* _What the exercise asks_: In the rows below, change "soldier" to "captain" and leave every other character as it is.

Stored data entries
┄┄┄┄┄┄┄┄┄┄
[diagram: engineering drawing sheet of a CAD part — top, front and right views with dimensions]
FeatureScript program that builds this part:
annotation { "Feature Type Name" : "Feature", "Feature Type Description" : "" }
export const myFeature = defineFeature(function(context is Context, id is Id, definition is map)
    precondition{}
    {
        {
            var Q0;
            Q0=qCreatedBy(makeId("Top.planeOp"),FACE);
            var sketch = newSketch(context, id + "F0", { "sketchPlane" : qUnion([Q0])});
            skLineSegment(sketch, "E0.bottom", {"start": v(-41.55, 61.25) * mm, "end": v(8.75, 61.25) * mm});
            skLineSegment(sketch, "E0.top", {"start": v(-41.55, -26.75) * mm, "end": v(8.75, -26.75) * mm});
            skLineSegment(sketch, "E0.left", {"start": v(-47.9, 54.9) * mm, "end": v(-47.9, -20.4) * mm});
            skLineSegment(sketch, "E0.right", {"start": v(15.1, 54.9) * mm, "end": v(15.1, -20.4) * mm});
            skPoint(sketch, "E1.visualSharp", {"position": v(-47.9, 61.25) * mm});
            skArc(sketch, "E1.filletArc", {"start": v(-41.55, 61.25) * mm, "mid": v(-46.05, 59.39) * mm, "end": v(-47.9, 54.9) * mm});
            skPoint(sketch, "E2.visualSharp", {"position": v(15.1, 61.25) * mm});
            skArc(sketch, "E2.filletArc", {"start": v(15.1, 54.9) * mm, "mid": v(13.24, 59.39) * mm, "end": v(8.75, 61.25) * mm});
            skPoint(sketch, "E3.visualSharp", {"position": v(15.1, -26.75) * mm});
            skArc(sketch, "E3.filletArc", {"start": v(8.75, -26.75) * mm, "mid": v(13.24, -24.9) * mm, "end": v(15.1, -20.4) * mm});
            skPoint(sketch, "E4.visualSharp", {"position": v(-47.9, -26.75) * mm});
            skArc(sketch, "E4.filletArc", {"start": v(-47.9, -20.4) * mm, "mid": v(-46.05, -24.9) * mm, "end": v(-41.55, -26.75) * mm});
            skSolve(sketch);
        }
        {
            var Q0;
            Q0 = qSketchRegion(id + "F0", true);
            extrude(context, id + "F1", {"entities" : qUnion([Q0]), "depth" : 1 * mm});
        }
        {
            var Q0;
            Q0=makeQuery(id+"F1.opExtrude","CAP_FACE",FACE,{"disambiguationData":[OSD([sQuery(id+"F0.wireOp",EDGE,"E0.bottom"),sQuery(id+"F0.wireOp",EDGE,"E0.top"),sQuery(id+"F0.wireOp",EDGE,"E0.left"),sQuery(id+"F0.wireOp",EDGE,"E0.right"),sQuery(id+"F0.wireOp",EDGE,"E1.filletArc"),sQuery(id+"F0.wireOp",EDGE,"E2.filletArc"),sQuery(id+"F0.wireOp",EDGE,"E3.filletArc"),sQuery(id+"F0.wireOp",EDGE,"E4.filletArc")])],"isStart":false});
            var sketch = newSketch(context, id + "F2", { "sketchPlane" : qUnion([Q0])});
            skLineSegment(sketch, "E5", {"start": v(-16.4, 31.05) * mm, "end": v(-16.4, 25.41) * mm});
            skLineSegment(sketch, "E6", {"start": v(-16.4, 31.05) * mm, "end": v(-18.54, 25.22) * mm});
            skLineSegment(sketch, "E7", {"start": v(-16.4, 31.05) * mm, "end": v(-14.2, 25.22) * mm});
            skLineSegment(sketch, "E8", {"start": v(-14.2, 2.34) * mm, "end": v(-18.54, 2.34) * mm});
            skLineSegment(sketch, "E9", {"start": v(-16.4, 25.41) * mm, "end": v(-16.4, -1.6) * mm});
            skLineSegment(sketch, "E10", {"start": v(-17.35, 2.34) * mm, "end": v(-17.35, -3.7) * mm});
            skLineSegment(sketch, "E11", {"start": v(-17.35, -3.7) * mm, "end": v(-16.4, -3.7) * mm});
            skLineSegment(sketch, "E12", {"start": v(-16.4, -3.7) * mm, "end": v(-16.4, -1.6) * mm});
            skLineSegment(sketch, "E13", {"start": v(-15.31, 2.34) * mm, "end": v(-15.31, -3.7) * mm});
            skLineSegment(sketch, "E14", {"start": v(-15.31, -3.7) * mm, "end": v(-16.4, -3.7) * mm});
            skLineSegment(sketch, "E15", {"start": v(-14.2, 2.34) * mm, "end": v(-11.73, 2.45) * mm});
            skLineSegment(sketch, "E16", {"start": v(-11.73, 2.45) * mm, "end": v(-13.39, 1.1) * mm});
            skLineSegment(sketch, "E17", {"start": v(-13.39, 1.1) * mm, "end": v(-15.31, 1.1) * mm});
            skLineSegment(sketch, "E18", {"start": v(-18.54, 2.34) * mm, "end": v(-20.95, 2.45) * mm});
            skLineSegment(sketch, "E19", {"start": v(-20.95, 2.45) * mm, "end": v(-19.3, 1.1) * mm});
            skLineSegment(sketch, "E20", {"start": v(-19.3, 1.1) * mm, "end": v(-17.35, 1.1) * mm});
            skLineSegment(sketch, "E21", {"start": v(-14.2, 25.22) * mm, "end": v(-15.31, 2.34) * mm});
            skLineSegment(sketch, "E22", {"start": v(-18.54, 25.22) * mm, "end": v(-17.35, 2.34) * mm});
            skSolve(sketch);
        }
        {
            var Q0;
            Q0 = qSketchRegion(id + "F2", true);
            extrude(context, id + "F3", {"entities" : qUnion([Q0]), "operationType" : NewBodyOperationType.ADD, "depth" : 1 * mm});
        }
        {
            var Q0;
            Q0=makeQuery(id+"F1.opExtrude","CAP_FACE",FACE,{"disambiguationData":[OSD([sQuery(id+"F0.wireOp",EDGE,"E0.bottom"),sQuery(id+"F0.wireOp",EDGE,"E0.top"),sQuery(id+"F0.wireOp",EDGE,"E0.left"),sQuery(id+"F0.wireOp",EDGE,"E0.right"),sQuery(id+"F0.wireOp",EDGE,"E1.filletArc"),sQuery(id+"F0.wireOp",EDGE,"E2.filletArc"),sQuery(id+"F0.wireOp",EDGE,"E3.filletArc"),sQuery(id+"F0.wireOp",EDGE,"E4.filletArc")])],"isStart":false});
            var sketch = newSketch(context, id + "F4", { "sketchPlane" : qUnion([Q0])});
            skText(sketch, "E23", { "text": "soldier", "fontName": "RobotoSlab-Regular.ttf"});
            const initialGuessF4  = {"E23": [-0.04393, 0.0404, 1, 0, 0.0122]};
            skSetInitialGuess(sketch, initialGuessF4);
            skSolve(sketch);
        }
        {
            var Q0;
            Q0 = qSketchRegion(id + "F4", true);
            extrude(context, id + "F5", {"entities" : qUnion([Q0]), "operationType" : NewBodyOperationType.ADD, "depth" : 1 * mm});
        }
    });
┄┄┄┄┄┄┄┄┄┄
* _Output of the exercise_:
[diagram: engineering drawing sheet of a CAD part — top, front and right views with dimensions]
FeatureScript program that builds this part:
annotation { "Feature Type Name" : "Feature", "Feature Type Description" : "" }
export const myFeature = defineFeature(function(context is Context, id is Id, definition is map)
    precondition{}
    {
        {
            var Q0;
            Q0=qCreatedBy(makeId("Top.planeOp"),FACE);
            var sketch = newSketch(context, id + "F0", { "sketchPlane" : qUnion([Q0])});
            skLineSegment(sketch, "E0.bottom", {"start": v(-41.55, 61.25) * mm, "end": v(8.75, 61.25) * mm});
            skLineSegment(sketch, "E0.top", {"start": v(-41.55, -26.75) * mm, "end": v(8.75, -26.75) * mm});
            skLineSegment(sketch, "E0.left", {"start": v(-47.9, 54.9) * mm, "end": v(-47.9, -20.4) * mm});
            skLineSegment(sketch, "E0.right", {"start": v(15.1, 54.9) * mm, "end": v(15.1, -20.4) * mm});
            skPoint(sketch, "E1.visualSharp", {"position": v(-47.9, 61.25) * mm});
            skArc(sketch, "E1.filletArc", {"start": v(-41.55, 61.25) * mm, "mid": v(-46.05, 59.39) * mm, "end": v(-47.9, 54.9) * mm});
            skPoint(sketch, "E2.visualSharp", {"position": v(15.1, 61.25) * mm});
            skArc(sketch, "E2.filletArc", {"start": v(15.1, 54.9) * mm, "mid": v(13.24, 59.39) * mm, "end": v(8.75, 61.25) * mm});
            skPoint(sketch, "E3.visualSharp", {"position": v(15.1, -26.75) * mm});
            skArc(sketch, "E3.filletArc", {"start": v(8.75, -26.75) * mm, "mid": v(13.24, -24.9) * mm, "end": v(15.1, -20.4) * mm});
            skPoint(sketch, "E4.visualSharp", {"position": v(-47.9, -26.75) * mm});
            skArc(sketch, "E4.filletArc", {"start": v(-47.9, -20.4) * mm, "mid": v(-46.05, -24.9) * mm, "end": v(-41.55, -26.75) * mm});
            skSolve(sketch);
        }
        {
            var Q0;
            Q0 = qSketchRegion(id + "F0", true);
            extrude(context, id + "F1", {"entities" : qUnion([Q0]), "depth" : 1 * mm});
        }
        {
            var Q0;
            Q0=makeQuery(id+"F1.opExtrude","CAP_FACE",FACE,{"disambiguationData":[OSD([sQuery(id+"F0.wireOp",EDGE,"E0.bottom"),sQuery(id+"F0.wireOp",EDGE,"E0.top"),sQuery(id+"F0.wireOp",EDGE,"E0.left"),sQuery(id+"F0.wireOp",EDGE,"E0.right"),sQuery(id+"F0.wireOp",EDGE,"E1.filletArc"),sQuery(id+"F0.wireOp",EDGE,"E2.filletArc"),sQuery(id+"F0.wireOp",EDGE,"E3.filletArc"),sQuery(id+"F0.wireOp",EDGE,"E4.filletArc")])],"isStart":false});
            var sketch = newSketch(context, id + "F2", { "sketchPlane" : qUnion([Q0])});
            skLineSegment(sketch, "E5", {"start": v(-16.4, 31.05) * mm, "end": v(-16.4, 25.41) * mm});
            skLineSegment(sketch, "E6", {"start": v(-16.4, 31.05) * mm, "end": v(-18.54, 25.22) * mm});
            skLineSegment(sketch, "E7", {"start": v(-16.4, 31.05) * mm, "end": v(-14.2, 25.22) * mm});
            skLineSegment(sketch, "E8", {"start": v(-14.2, 2.34) * mm, "end": v(-18.54, 2.34) * mm});
            skLineSegment(sketch, "E9", {"start": v(-16.4, 25.41) * mm, "end": v(-16.4, -1.6) * mm});
            skLineSegment(sketch, "E10", {"start": v(-17.35, 2.34) * mm, "end": v(-17.35, -3.7) * mm});
            skLineSegment(sketch, "E11", {"start": v(-17.35, -3.7) * mm, "end": v(-16.4, -3.7) * mm});
            skLineSegment(sketch, "E12", {"start": v(-16.4, -3.7) * mm, "end": v(-16.4, -1.6) * mm});
            skLineSegment(sketch, "E13", {"start": v(-15.31, 2.34) * mm, "end": v(-15.31, -3.7) * mm});
            skLineSegment(sketch, "E14", {"start": v(-15.31, -3.7) * mm, "end": v(-16.4, -3.7) * mm});
            skLineSegment(sketch, "E15", {"start": v(-14.2, 2.34) * mm, "end": v(-11.73, 2.45) * mm});
            skLineSegment(sketch, "E16", {"start": v(-11.73, 2.45) * mm, "end": v(-13.39, 1.1) * mm});
            skLineSegment(sketch, "E17", {"start": v(-13.39, 1.1) * mm, "end": v(-15.31, 1.1) * mm});
            skLineSegment(sketch, "E18", {"start": v(-18.54, 2.34) * mm, "end": v(-20.95, 2.45) * mm});
            skLineSegment(sketch, "E19", {"start": v(-20.95, 2.45) * mm, "end": v(-19.3, 1.1) * mm});
            skLineSegment(sketch, "E20", {"start": v(-19.3, 1.1) * mm, "end": v(-17.35, 1.1) * mm});
            skLineSegment(sketch, "E21", {"start": v(-14.2, 25.22) * mm, "end": v(-15.31, 2.34) * mm});
            skLineSegment(sketch, "E22", {"start": v(-18.54, 25.22) * mm, "end": v(-17.35, 2.34) * mm});
            skSolve(sketch);
        }
        {
            var Q0;
            Q0 = qSketchRegion(id + "F2", true);
            extrude(context, id + "F3", {"entities" : qUnion([Q0]), "operationType" : NewBodyOperationType.ADD, "depth" : 1 * mm});
        }
        {
            var Q0;
            Q0=makeQuery(id+"F1.opExtrude","CAP_FACE",FACE,{"disambiguationData":[OSD([sQuery(id+"F0.wireOp",EDGE,"E0.bottom"),sQuery(id+"F0.wireOp",EDGE,"E0.top"),sQuery(id+"F0.wireOp",EDGE,"E0.left"),sQuery(id+"F0.wireOp",EDGE,"E0.right"),sQuery(id+"F0.wireOp",EDGE,"E1.filletArc"),sQuery(id+"F0.wireOp",EDGE,"E2.filletArc"),sQuery(id+"F0.wireOp",EDGE,"E3.filletArc"),sQuery(id+"F0.wireOp",EDGE,"E4.filletArc")])],"isStart":false});
            var sketch = newSketch(context, id + "F4", { "sketchPlane" : qUnion([Q0])});
            skText(sketch, "E23", { "text": "captain", "fontName": "RobotoSlab-Regular.ttf"});
            const initialGuessF4  = {"E23": [-0.04393, 0.0404, 1, 0, 0.0122]};
            skSetInitialGuess(sketch, initialGuessF4);
            skSolve(sketch);
        }
        {
            var Q0;
            Q0 = qSketchRegion(id + "F4", true);
            extrude(context, id + "F5", {"entities" : qUnion([Q0]), "operationType" : NewBodyOperationType.ADD, "depth" : 1 * mm});
        }
    });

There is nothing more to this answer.